Faced with the potential transition back to Houston, I relinquished studies for the fall semester thinking I didn’t have the focus nor the money for classes. Once the new apartment and job were settled, I signed up for 2 (regular length) classes for winter, which is a perfectly manageable load for anyone who doesn’t work full time, have to cook for herself, desire a social life, or upkeep a home.
You may have realized that 10.5 weeks for a class is rather short. That’s because it is. It’s a bittersweet experience enrolled at a quarter-semester university. The classes are over before you know it, but you’re working twice as hard next to the 2-semester institutions.
Winter was brutal.
I managed to get an A and A- in my classes, but trust when I tell you I had little time for ANYTHING else. Natural Reader Text became my best friend, allowing me to listen to chapter readings while I cooked and cleaned. Although, the only real cleaning done was laundry and dishes.
Socializing was but maybe once out a week, but only after spending a few hours on something for school first. School and the new job were my whole gd life for those 10.5 weeks. It was ok at first, but my mental health eventually took a toll. I felt like I was getting pulled apart limb by limb, giving away myself to every possible thing – except myself. What me time I had was dedicated to an hour of mindless watching something on YouTube or Netflix, and sleep.

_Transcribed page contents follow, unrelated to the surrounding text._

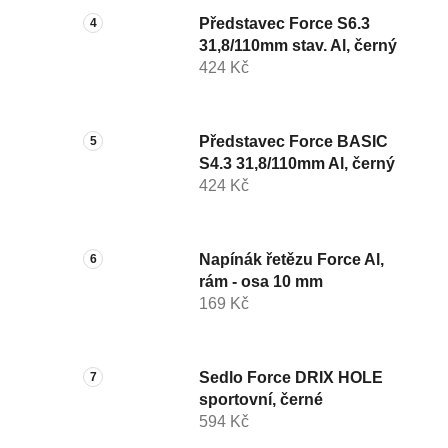
Představec Force S6.3
31,8/110mm stav. Al, černý
424 Kč
Představec Force BASIC
S4.3 31,8/110mm Al, černý
424 Kč
Napínák řetězu Force Al,
rám - osa 10 mm
169 Kč
Sedlo Force DRIX HOLE
sportovní, černé
594 Kč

It was too cold to exercise.
One overwhelming positive out of that torture was that I thoroughly enjoyed my course on sustainability. Self-sustainability is a hot interest of mine because it’s something with which I struggle. But this course opened up a whole new world of community engagement, efforts and how sustainable practices help people, economics and the earth. I learned a lot from the reading prompts and my independent research, and walked away from the class feeling empowered and enlightened. That’s the kind of experience I desire from learning.
For the spring semester I’ve gone easier and enrolled in only 1 class which is a couple days shy of ending. I plan to take only 1 over the summer as well. Taking 2-3 classes per semester would enable me to graduate in 2 years, however, I am not about that miserable workaholic life.
The world is constantly changing. I do not know how my life will look or what goals will have changed a year from now, so I may as well take it a little easier and have the time to enjoy other important parts of my life.
Family, in fact, has suddenly become one of those more important elements.
My sister announced to the family last December that her and hubby are expecting a little bundle in June (this month?!) and we are all beyond the moon excited for them! The new addition will be the first unity baby, permanently joining two families into one.
Not living nearby has stirred up some emotional moments, but I can’t wait to be an auntie. I will need the free time from a relaxed school semester to get back into knitting cutesy things and spending more weekends in the Houston area.
My last trip down to H-town was in early May when I wrapped up the nursery mural my brother-in-law and sister asked me to paint. I think it’s the largest painting I’ve ever done – and possibly the most difficult! I chose oil as the medium because I favor it over acrylic, but I think the biggest hurdle was not having a clean canvas to work on.
To all the other creatives out there commissioned by family to paint bedroom murals: request your loved ones sand down the existing paint and texture to make the wall canvas easier to work. Though there is a caveat; if you’re painting mountains, then consider leaving a little texture for some sick looking mountain veins.